To try to minimize this, many people automate the search, with programs that cull the genes that the literature indicates might be of interest, or that seem to be expressed where you want them to be. So, this might solve the problem of no one knowing everything about all genes, but it doesn't solve the problem of nothing being known about so many genes, or that there's only partial knowledge. And it doesn't solve the problem of having to tell the program what to look for, which means you're constraining it in the same way you would if you were doing the search by hand, looking for specific families of genes. Nor, of course, does it solve the problem of what's happening in all the non-coding DNA that flanks all those genes.
Thus, we decided that the least biased way to comb the data was to go through all the genes in all the intervals by hand. We're still making sense of all that, not least because we are hoping not to be constrained by the usual ideas about statistical significance, but we've learned some interesting things along the way.
For example, one of the intervals of interest is loaded with olfactory receptor (OR) genes. Olfactory receptors reside on the cell surface of olfactory receptor neurons, and are involved in odorant detection. ORs form the largest family of genes in many genomes -- about 1000 different genes -- and they cluster in sets of genes in various locations on a number of chromosomes. ORs have a distinctive expression pattern, with only one expressed per neuron in the tissue lining the nose, where they each are sensitive to particular aspects of molecules the animal inhales, and hopes to smell. How expression of the remaining 999 genes in each cell is blocked is still not known.

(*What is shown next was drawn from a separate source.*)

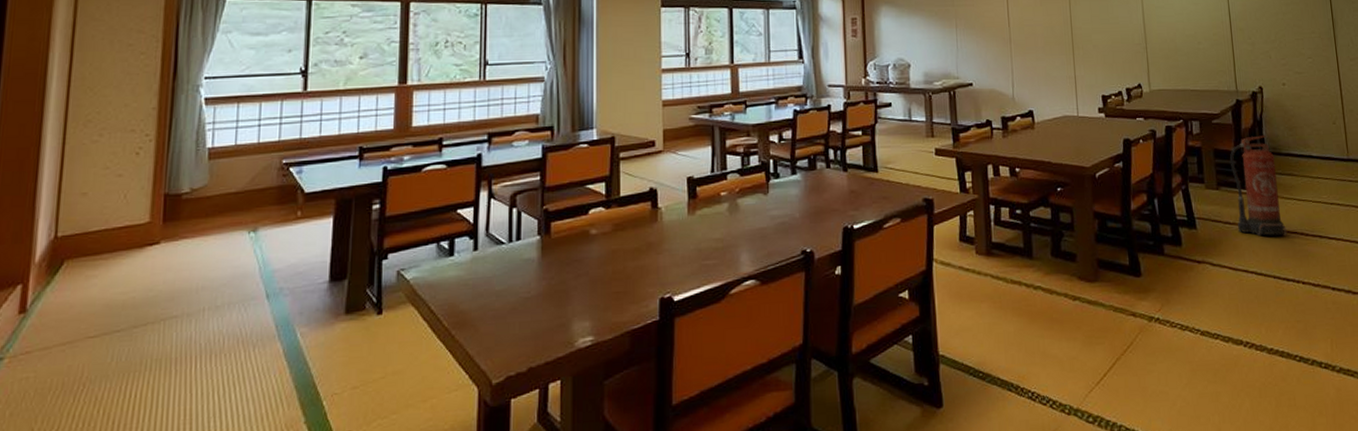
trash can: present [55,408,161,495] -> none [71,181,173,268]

ORs are an interesting example of something we've blogged about before, but that continually surprises us. One of the ways we're evaluating the possible role of all these genes in development of the traits we're looking at is to look at where they are expressed in the developing embryo. We initially thought this would be helpful for narrowing the search, but it turns out that about 95% or even more of genes (for which there are expression data) are expressed in the head (80% alone in the brain), so it's turning out that expression isn't all that helpful for narrowing the search. But it does mean we've looked at images of gene expression for around 2000 genes.

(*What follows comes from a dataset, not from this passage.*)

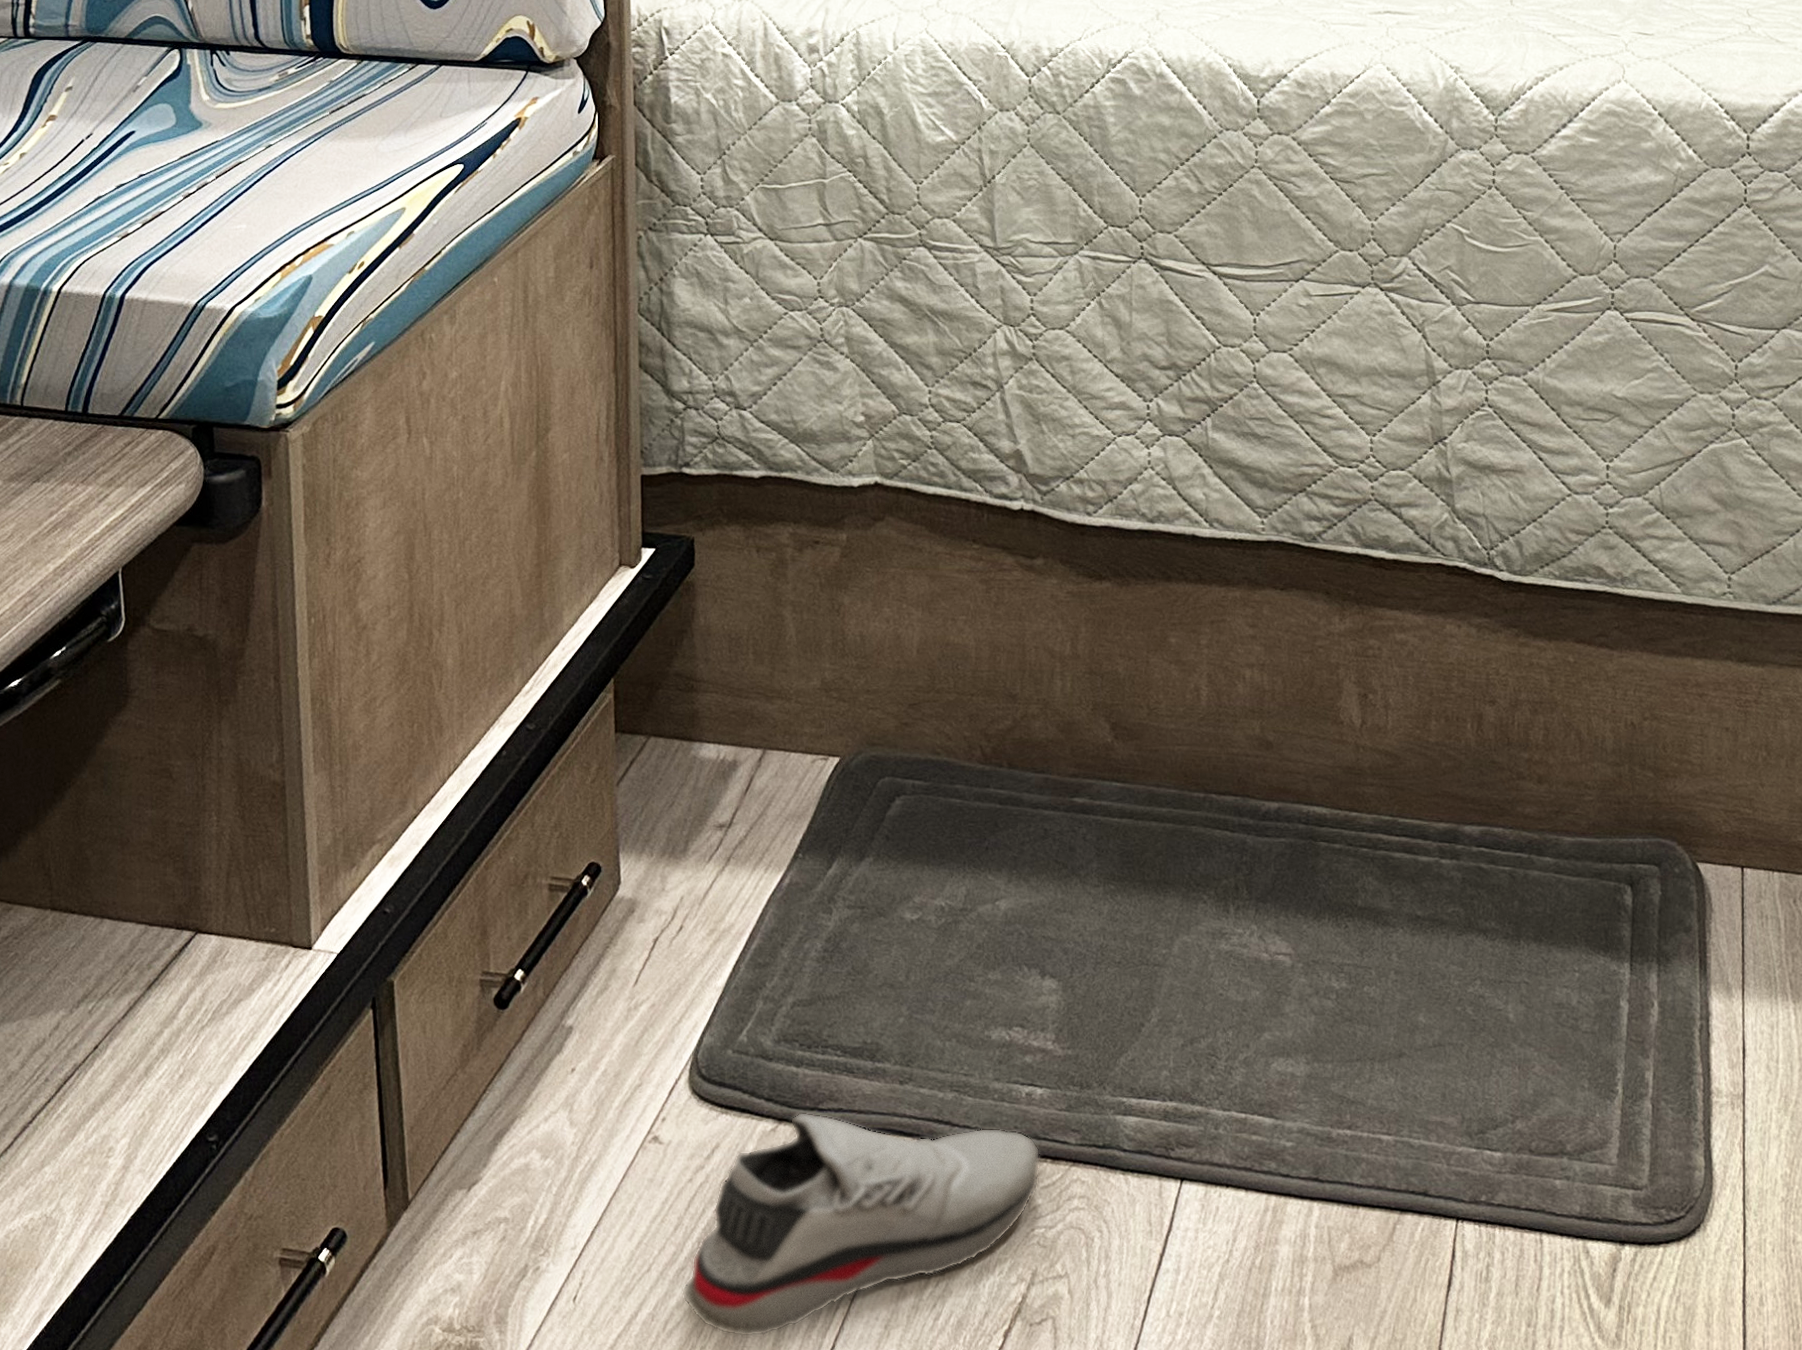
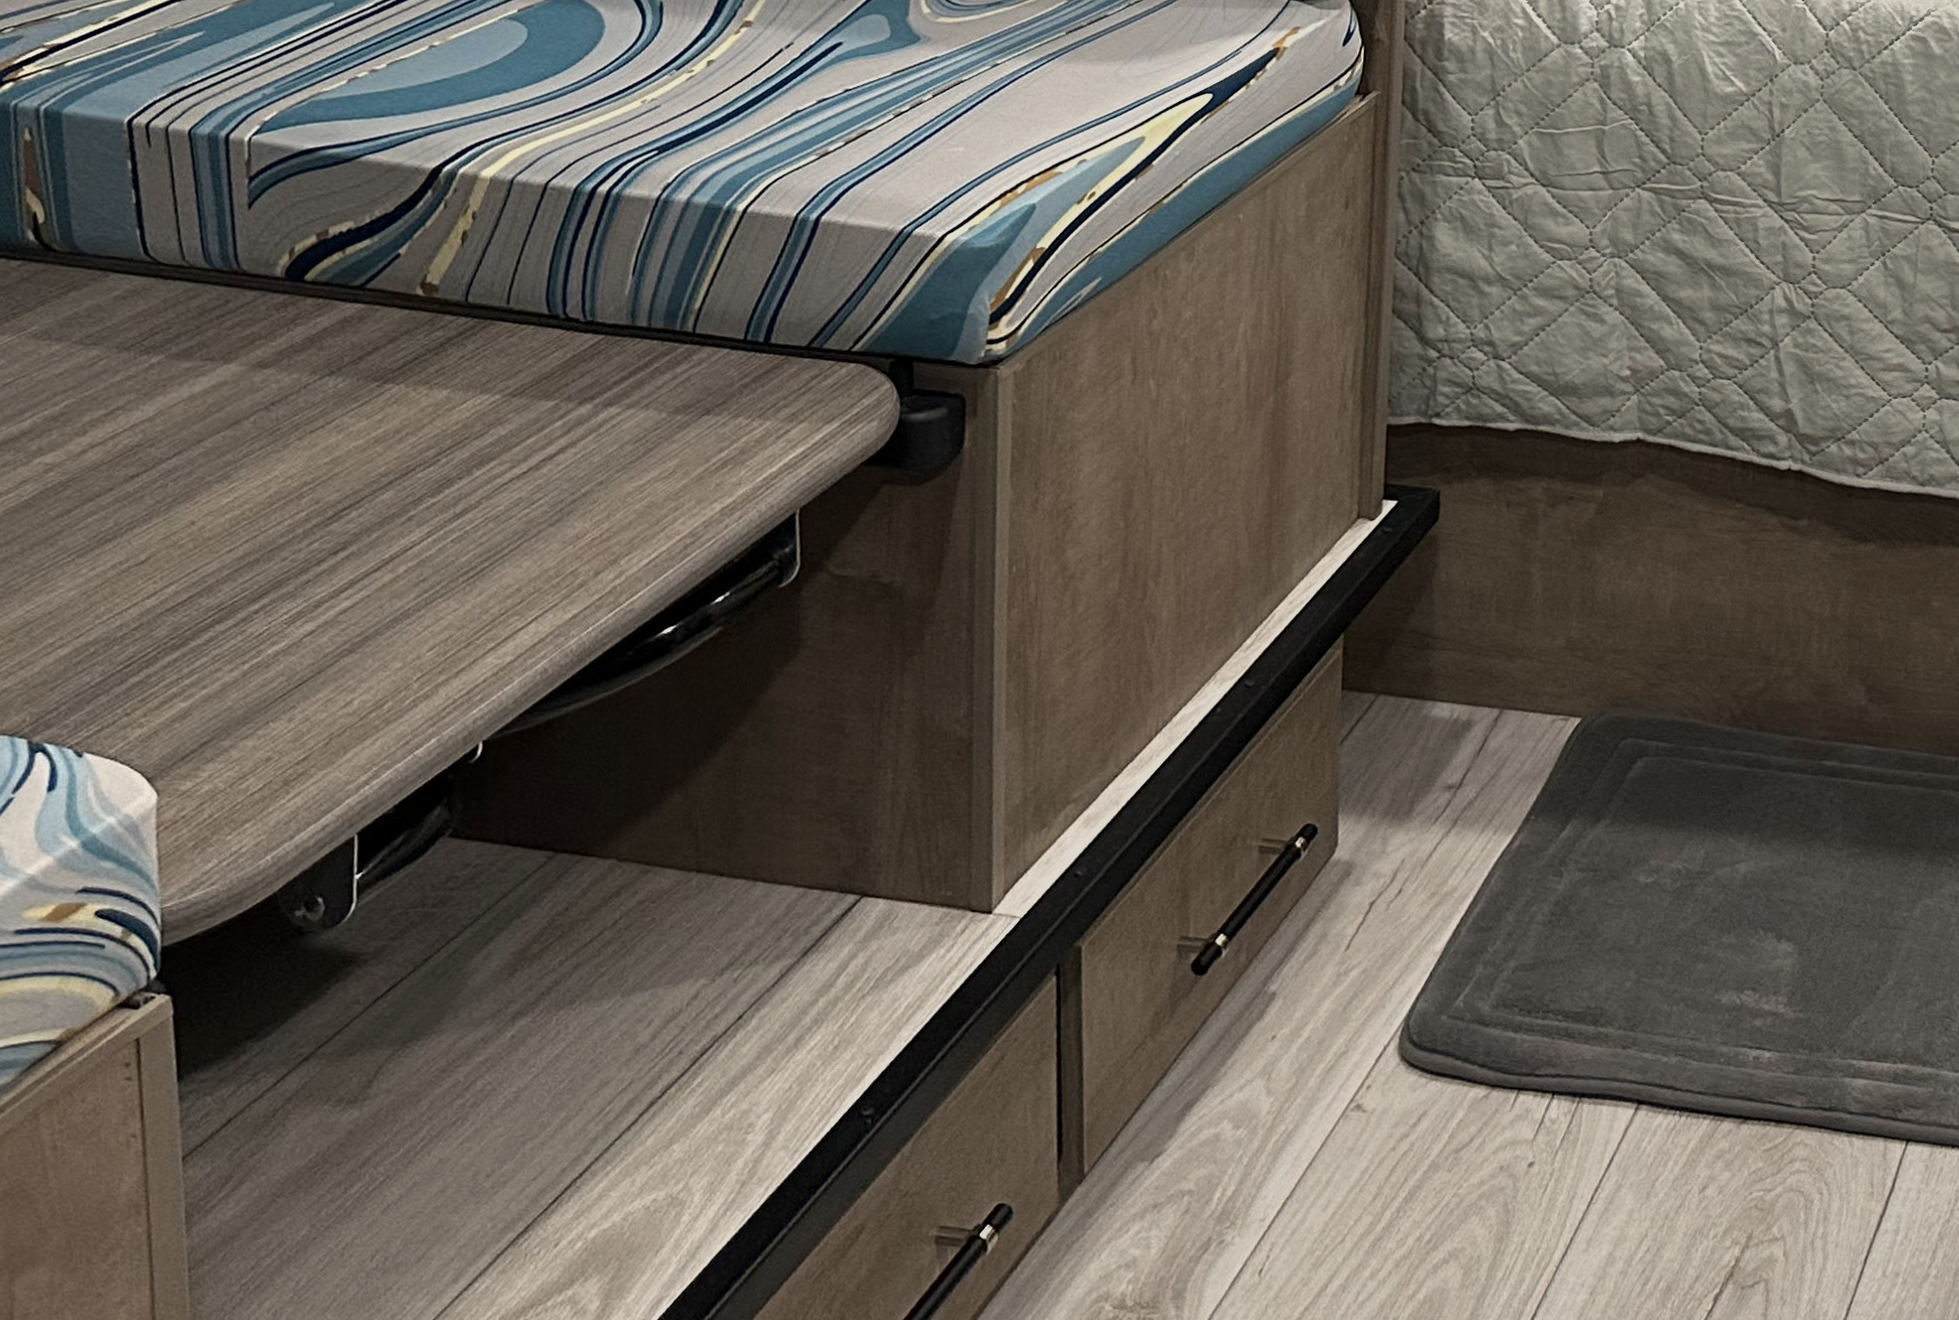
shoe: present [682,1112,1040,1338] -> none [1377,1078,1764,1307]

|Olfr66, GenePaint, E14.5|
What's it doing there? These are olfactory receptors! You don't smell with your backbone! In fact, a lot of ORs are known to be expressed outside the olfactory region, particularly in the testes, but also in the spleen, the thyroid, salivary glands, the uterus, the skin, and other tissues. A 2006 paper is of interest in this regard, not only because it documents non-olfactory related expression, but because of its title -- "Widespread ectopic expression of olfactory receptor genes". Ectopic expression, meaning expression where it's not supposed to be.
But it's only not supposed to be expressed in the axial skeleton because that's not where its name says it will be, not because Nature says so! People named these genes! And, there is some discussion in the paper about how ORs might be involved in chemotaxis of sperm as they try to reach and penetrate the egg -- how they direct their movement, based on chemicals in their environment. Which is equivalent to assuming they are essentially carrying out their olfactory function in the testes, where a different form of molecular reaction than odorant-detection is going on. But, what about in cartilage, in the image above? It's hard to imagine chemotaxis has anything to do with OR function here.
Well then, maybe it's an experimental artifact -- maybe the experiment picked up expression of a gene sort of like Olfr66, but not quite, along with Olfr66? Maybe. But, then we'd have to explain away all the expression studies showing non olfactory expression of many ORs, and it's rather unlikely that it's all due to experimental artifact. This is how our own assumptions constrain what we know or even want to know about the function of so many genes. Maybe Olfr66 has a function we don't yet understand. As do other ORs. And, by extension, so many other genes.
But calling unexpected expression 'ectopic', or naming genes based on only a single role, or in their involvement in disease, when they have other perfectly normal functions, are ways of building in assumptions that, once accepted, can keep us from recognizing that there's a lot we don't yet understand about genes.